Postby kurohinge1 » Thu Oct 16, 2008 1:42 pm

* bump *

You can now learn Japanese sit-down stand-up in English.

Comprendes?

[SIZE="4"]Studying English just for a laugh[/SIZE]


Daily Yomiuri's Midori Matsuzawa, on 16 October 2008 wrote:
Ripples of laughter flowed from a room at the Asakusa Kokaido hall in Taito Ward, Tokyo, late last month. Inside, an audience was enjoying a performance in English of traditional rakugo comic storytelling. Even when the performers found themselves stuck for words and tried to remember their lines, they were received with warm laughter.

The performers were not professional rakugo artists--known as rakugoka--but amateurs who appeared on stage after having practiced for months at a rakugo school in Adachi Ward. Opened in 1991 as a school for amateurs to practice the art of Japanese sit-down comedy, Canary Rakugo School has offered an English rakugo course since October 2007.

Although English rakugo has been performed in and outside Japan, mainly by certain rakugoka, Canary's course is the only one of its kind available in the Kanto region for amateurs, according to Tatsuya Sudo, 49, the operator of the school.

The public presentation was for nine of the students--including an Indian and an American--who took the course's six-month class. Early last month, there was another event for eight others from the same class, with a first-year and a third-year middle school student among the performers.
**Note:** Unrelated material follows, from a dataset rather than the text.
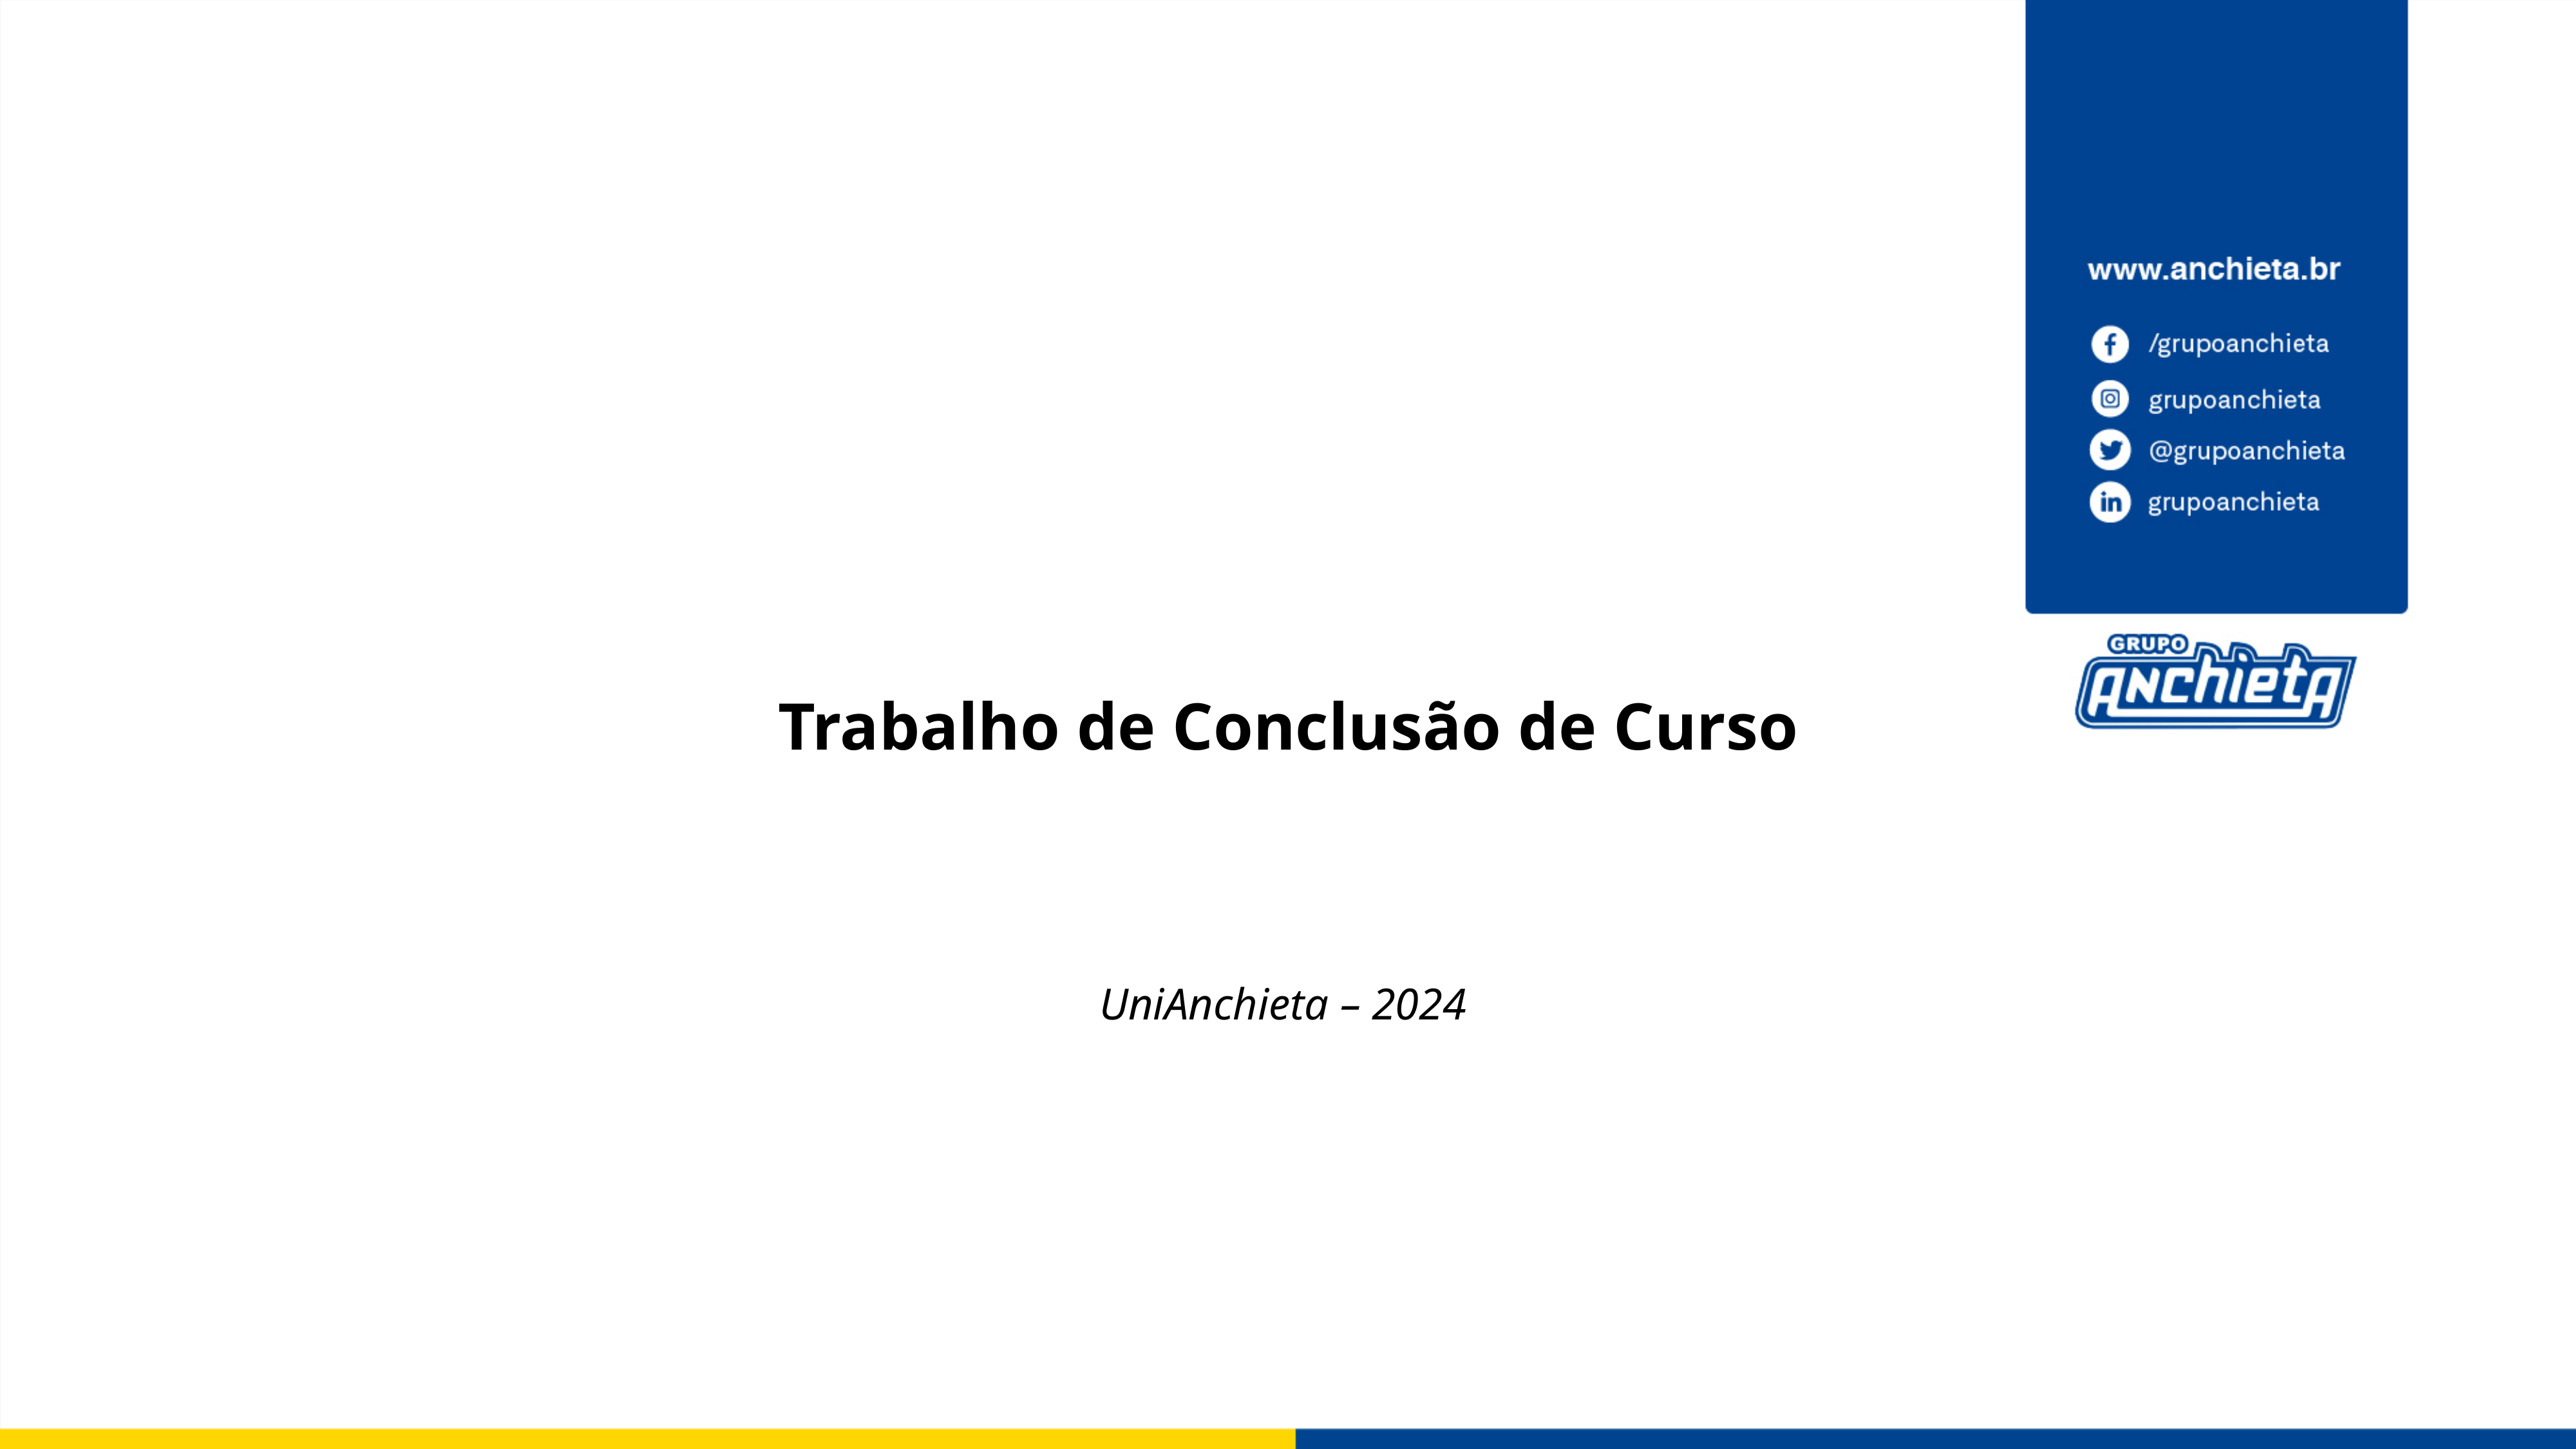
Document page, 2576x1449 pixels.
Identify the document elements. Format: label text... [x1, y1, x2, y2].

list Trabalho de Conclusão de Curso [252, 641, 2325, 756]
picture [0, 0, 2576, 1449]
list UniAnchieta – 2024 [252, 945, 2325, 1026]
"That means, if you know junior high school-level English, you can perform rakugo in English," Sudo, the first of the storytellers on Sept. 28, said to the audience.

Rakugoka teach the school's Japanese-language course, and Sudo himself serves as lecturer for the English-language course. A freelance interpreter and translator, Sudo also teaches English at several universities and vocational schools.

Courses run from April to September and from October to March. During the six-month term, students join one of the three practice sessions held each month near Kita-Senju Station in Adachi Ward. Each focuses on one particular story, which usually last for 15 minutes, so they are able to perform at the end of each class under their own stage names.

"It took three to four months to remember the story I was given," said Takayuki Kurihara, 36, who presented the story Kohome, or Praising a Child at the event.

. . . Sudo first began studying rakugo in 1984, when he enrolled in a course for amateurs run by Tatekawa Danshi. He was further inspired when listening to English rakugo performances by Katsura Shijaku (1939-99), an Osaka-based rakugoka who pioneered the field.

In Osaka--the other major home for rakugo--there is also an English rakugo course for amateurs, which was launched in April 2007 by language school chain operator ECC Corp., after seeing success with its Japanese-language rakugo course in 2002. It is taught by several rakugoka, including Katsura Kaishi, who has been performing rakugo in English for the past decade.